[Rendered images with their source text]
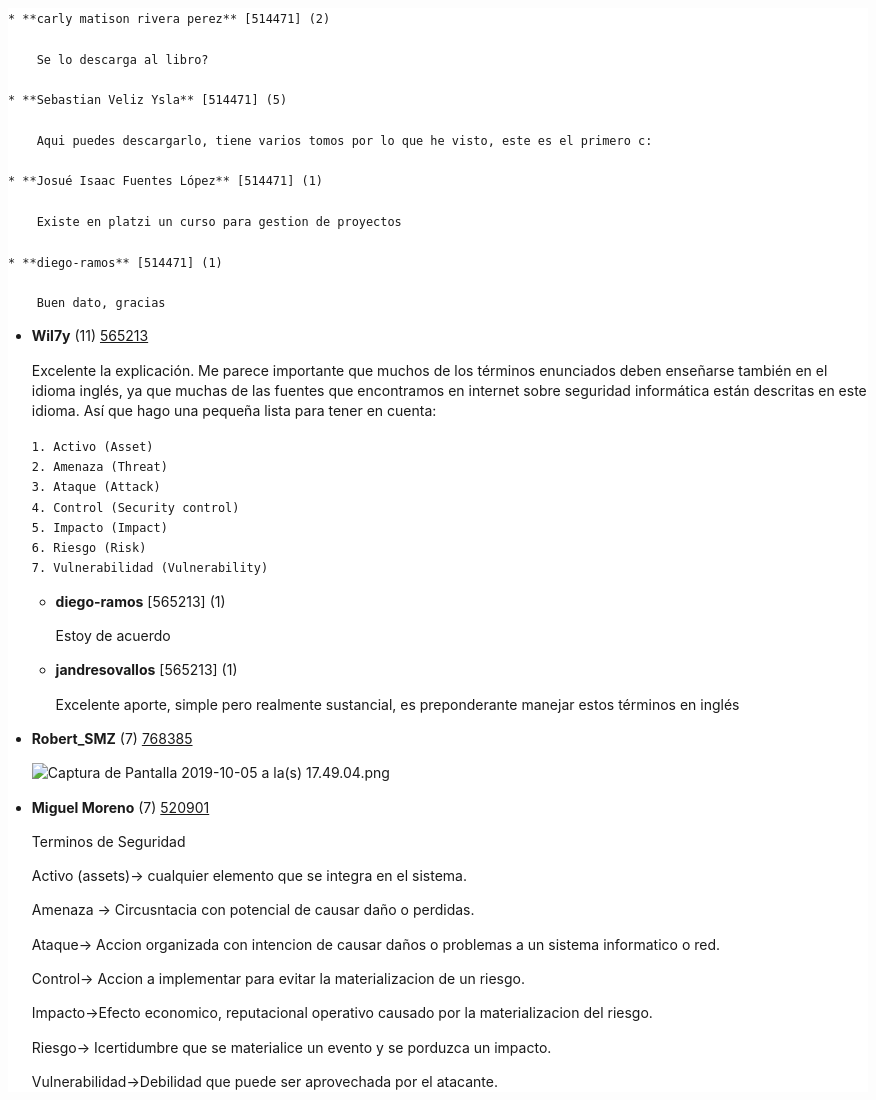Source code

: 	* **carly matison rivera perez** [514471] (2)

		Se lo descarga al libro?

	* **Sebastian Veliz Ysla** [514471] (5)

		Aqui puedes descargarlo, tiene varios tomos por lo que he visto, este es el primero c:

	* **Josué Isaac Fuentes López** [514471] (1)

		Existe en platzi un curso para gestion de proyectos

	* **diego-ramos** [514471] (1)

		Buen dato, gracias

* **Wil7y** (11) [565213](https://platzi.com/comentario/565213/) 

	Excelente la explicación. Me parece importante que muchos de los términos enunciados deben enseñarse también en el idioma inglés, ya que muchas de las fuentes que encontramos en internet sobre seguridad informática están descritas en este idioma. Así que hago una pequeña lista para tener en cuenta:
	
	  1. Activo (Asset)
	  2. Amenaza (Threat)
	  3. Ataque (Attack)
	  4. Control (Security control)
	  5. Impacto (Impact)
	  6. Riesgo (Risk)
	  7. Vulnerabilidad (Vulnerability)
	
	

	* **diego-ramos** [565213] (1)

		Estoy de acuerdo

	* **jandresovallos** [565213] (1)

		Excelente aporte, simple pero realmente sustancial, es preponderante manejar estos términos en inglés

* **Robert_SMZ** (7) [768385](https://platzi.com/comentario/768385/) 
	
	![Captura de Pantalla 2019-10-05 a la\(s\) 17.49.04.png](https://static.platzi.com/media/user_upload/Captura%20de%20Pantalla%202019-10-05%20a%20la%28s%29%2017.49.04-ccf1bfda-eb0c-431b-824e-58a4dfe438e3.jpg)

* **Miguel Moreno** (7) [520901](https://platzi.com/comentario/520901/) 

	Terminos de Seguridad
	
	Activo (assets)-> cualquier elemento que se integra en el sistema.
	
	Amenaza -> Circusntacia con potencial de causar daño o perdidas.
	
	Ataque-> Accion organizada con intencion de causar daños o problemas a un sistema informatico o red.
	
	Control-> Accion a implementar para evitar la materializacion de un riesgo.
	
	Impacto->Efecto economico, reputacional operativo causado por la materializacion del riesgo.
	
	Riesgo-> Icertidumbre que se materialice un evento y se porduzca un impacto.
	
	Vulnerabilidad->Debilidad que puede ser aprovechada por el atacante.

--

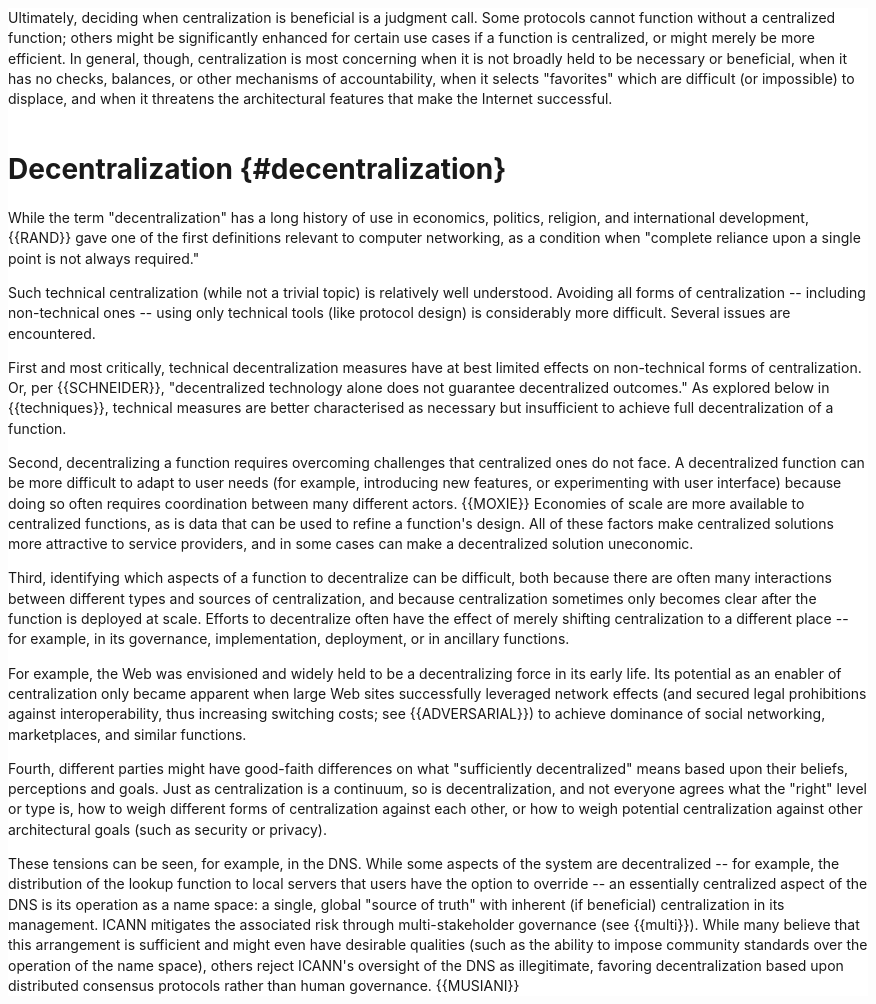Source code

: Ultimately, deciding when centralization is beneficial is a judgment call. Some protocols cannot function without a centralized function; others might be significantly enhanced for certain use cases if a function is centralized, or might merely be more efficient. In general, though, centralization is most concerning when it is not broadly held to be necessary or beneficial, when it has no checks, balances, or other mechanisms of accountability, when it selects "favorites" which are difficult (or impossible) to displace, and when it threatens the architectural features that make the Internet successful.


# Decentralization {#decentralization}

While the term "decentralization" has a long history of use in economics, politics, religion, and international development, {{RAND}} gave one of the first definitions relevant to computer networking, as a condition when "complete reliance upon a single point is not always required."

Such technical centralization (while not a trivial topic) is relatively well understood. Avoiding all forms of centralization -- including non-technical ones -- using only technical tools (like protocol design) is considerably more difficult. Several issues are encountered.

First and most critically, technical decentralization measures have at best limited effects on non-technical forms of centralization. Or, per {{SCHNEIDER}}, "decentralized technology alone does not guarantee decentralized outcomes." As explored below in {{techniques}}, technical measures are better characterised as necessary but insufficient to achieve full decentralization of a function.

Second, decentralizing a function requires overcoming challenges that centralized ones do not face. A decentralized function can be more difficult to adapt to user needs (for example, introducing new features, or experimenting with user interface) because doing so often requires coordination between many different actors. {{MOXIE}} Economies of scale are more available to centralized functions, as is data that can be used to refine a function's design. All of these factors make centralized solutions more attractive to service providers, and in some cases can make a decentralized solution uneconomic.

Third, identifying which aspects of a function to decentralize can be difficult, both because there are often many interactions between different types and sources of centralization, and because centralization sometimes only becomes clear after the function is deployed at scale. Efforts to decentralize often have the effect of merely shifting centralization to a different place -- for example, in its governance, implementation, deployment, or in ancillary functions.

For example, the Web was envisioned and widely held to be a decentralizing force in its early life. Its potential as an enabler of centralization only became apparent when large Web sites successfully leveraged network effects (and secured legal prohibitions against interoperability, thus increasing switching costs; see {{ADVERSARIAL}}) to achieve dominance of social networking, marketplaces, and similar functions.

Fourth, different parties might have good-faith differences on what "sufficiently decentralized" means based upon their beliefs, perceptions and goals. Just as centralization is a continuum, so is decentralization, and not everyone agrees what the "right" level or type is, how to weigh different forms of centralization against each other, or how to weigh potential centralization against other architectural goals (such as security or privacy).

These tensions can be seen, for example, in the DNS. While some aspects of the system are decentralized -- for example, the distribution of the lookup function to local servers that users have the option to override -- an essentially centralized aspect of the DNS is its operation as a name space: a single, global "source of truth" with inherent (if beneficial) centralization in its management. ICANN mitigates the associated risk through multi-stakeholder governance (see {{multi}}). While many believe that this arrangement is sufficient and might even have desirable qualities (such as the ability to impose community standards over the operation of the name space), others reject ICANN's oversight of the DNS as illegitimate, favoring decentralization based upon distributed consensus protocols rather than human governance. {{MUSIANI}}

◆ **WHAT THE TASK REQUIRES**: Convert the data lines running from the line containing "Estoy de acuerdo" through the line containing "Activo (assets)-> cualquier", both ends included, into a JSON list of strings. Use one string per line and omit blank lines.

◆ **EXERCISE RESPONSE**:
[
  "\t\tEstoy de acuerdo",
  "\t* **jandresovallos** [565213] (1)",
  "\t\tExcelente aporte, simple pero realmente sustancial, es preponderante manejar estos términos en inglés",
  "* **Robert_SMZ** (7) [768385](https://platzi.com/comentario/768385/) ",
  "\t![Captura de Pantalla 2019-10-05 a la\\(s\\) 17.49.04.png](https://static.platzi.com/media/user_upload/Captura%20de%20Pantalla%202019-10-05%20a%20la%28s%29%2017.49.04-ccf1bfda-eb0c-431b-824e-58a4dfe438e3.jpg)",
  "* **Miguel Moreno** (7) [520901](https://platzi.com/comentario/520901/) ",
  "\tTerminos de Seguridad",
  "\tActivo (assets)-> cualquier elemento que se integra en el sistema."
]